▶ _簡短題目 1_
請將這篇談檢調訊問的文章中，從「講老實話,司法警察或檢察官也」一直到「來洗「涉案人」的腦,不是嗎?」的文字原封不動地照抄下來。
▶ _簡短題目 2_
在這篇談檢調訊問的文章裡，作者特別感謝的是哪一位記者？
▶ _簡短題目 3_
把這篇談檢調訊問的文章中的「劉秉郎的案子不是個案、陳如嬌小姐的際遇也絕非偶然。」譯成英文。

▶ _所附短文_
"""

我們要特別謝謝中國時報的記者陳如嬌小姐,以媒體工作者的身分,鉅細靡遺地揭露檢調體系每天都在搬弄的「榨取口供」恐怖劇。
講老實話,司法警察或檢察官也不都是那麼「壞」的人;他們只不過想把手上的案子給辦到結案而已。但是案子如果要用起訴的方式來結,至少得編出個道理來。但是,這個道理要怎麼來?
「訊據被告對於右揭事實已坦承不諱」,這個短句看起來很面熟吧?其功能之強大、其對於司法警察與檢察官之便利性、以及這些辦案人員爲了挖出這「坦承不諱」的四字箴言所而對接受訊問之人所下的「苦功夫」,一般社會大眾沒有親身領教過,還眞是八輩子都想不到。恐怖喔…恐怖到了極點喔…
這種恐怖,可以分兩個層面。其-,是辦案人員的心理;其二,是他們所採用的手段。要叫辦案的人對於「涉案人」在進行調査時百分之百不「預設立場」,在邏輯上是行不通的。然而,一天到晚和這些人打交道,我們的感覺是這些人在心態上總覺得蒐集本案犯罪的直接證據太過麻煩,還不如來硬的:想辦法讓你承認!就算我們「假定」刑求已經在中華民國絕跡好了,他們仍可順理成章地連續七八個小時、用七八個人輪流圍著你問話的方式,設下種種框框把口供給「套」出來。口供與事實相符與否並不重要,只要和他們的「框框」首尾兼顧就成了,最後再如同調昧料一般加減灑上一點間接證據,就可以順理成章地起訴了。是啊,他們知道你可以請律師到場,但總是用盡伎倆叫你別這麼做;就算你的律師眞的來了,也是千方百計希望你叫律師離開。「何必這麼固執呢?只要承認就沒事了,我們會幫你向檢察官求情的」、「你如果不合作(行使刑事訴訟法上的緘默權,當然就是不肯好好配合的壞蛋…)的話,會因爲有串供之虞而被檢察官收押…」、「每次把你借提出來都得搞個一整天,對誰有好處呢?筆錄就照這樣簽一簽,等於在偵查中自白,罪會比較輕…」等等這種騙死人不償命的話,在法務部調查局和分局刑事組的訊問室裡天天都被用來洗「涉案人」的腦,不是嗎?
劉秉郎的案子不是個案、陳如嬌小姐的際遇也絕非偶然。我國的刑事訴訟體系要翻兩翻,不要只曉得一昧緊咬被告之自白、同案被告之陳述、或「證人」之三言兩語,就輕易入人於罪。刑事訴訟法第一五六條第一項所謂被告自白之外的「其他必要之證據」,對刑庭法官、檢察官、調査局之調査員或分局刑事組的偵查員,向來並非所關心的焦點,如今可有任何新的意義?

"""

▶ _資料列_
"""

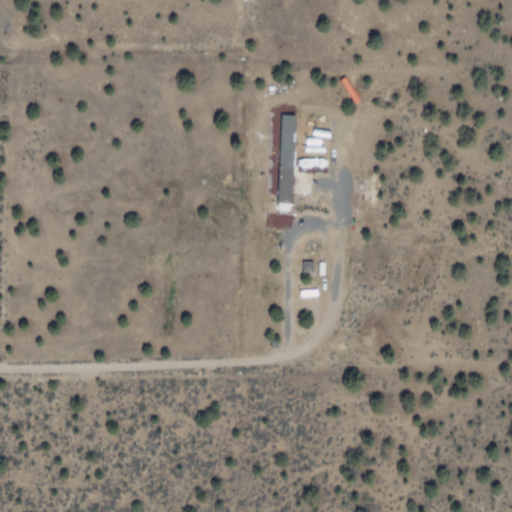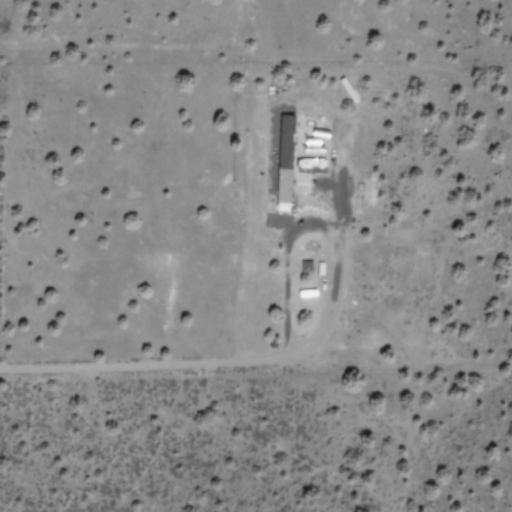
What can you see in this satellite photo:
building: (294, 154)
building: (294, 155)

"""

▶ _參考答案 1_
講老實話,司法警察或檢察官也不都是那麼「壞」的人;他們只不過想把手上的案子給辦到結案而已。但是案子如果要用起訴的方式來結,至少得編出個道理來。但是,這個道理要怎麼來?
「訊據被告對於右揭事實已坦承不諱」,這個短句看起來很面熟吧?其功能之強大、其對於司法警察與檢察官之便利性、以及這些辦案人員爲了挖出這「坦承不諱」的四字箴言所而對接受訊問之人所下的「苦功夫」,一般社會大眾沒有親身領教過,還眞是八輩子都想不到。恐怖喔…恐怖到了極點喔…
這種恐怖,可以分兩個層面。其-,是辦案人員的心理;其二,是他們所採用的手段。要叫辦案的人對於「涉案人」在進行調査時百分之百不「預設立場」,在邏輯上是行不通的。然而,一天到晚和這些人打交道,我們的感覺是這些人在心態上總覺得蒐集本案犯罪的直接證據太過麻煩,還不如來硬的:想辦法讓你承認!就算我們「假定」刑求已經在中華民國絕跡好了,他們仍可順理成章地連續七八個小時、用七八個人輪流圍著你問話的方式,設下種種框框把口供給「套」出來。口供與事實相符與否並不重要,只要和他們的「框框」首尾兼顧就成了,最後再如同調昧料一般加減灑上一點間接證據,就可以順理成章地起訴了。是啊,他們知道你可以請律師到場,但總是用盡伎倆叫你別這麼做;就算你的律師眞的來了,也是千方百計希望你叫律師離開。「何必這麼固執呢?只要承認就沒事了,我們會幫你向檢察官求情的」、「你如果不合作(行使刑事訴訟法上的緘默權,當然就是不肯好好配合的壞蛋…)的話,會因爲有串供之虞而被檢察官收押…」、「每次把你借提出來都得搞個一整天,對誰有好處呢?筆錄就照這樣簽一簽,等於在偵查中自白,罪會比較輕…」等等這種騙死人不償命的話,在法務部調查局和分局刑事組的訊問室裡天天都被用來洗「涉案人」的腦,不是嗎?

▶ _參考答案 2_
中國時報的記者陳如嬌小姐。

▶ _參考答案 3_
Liu Binglang's case is not an isolated one, and what happened to Ms. Chen Rujiao was by no means a coincidence.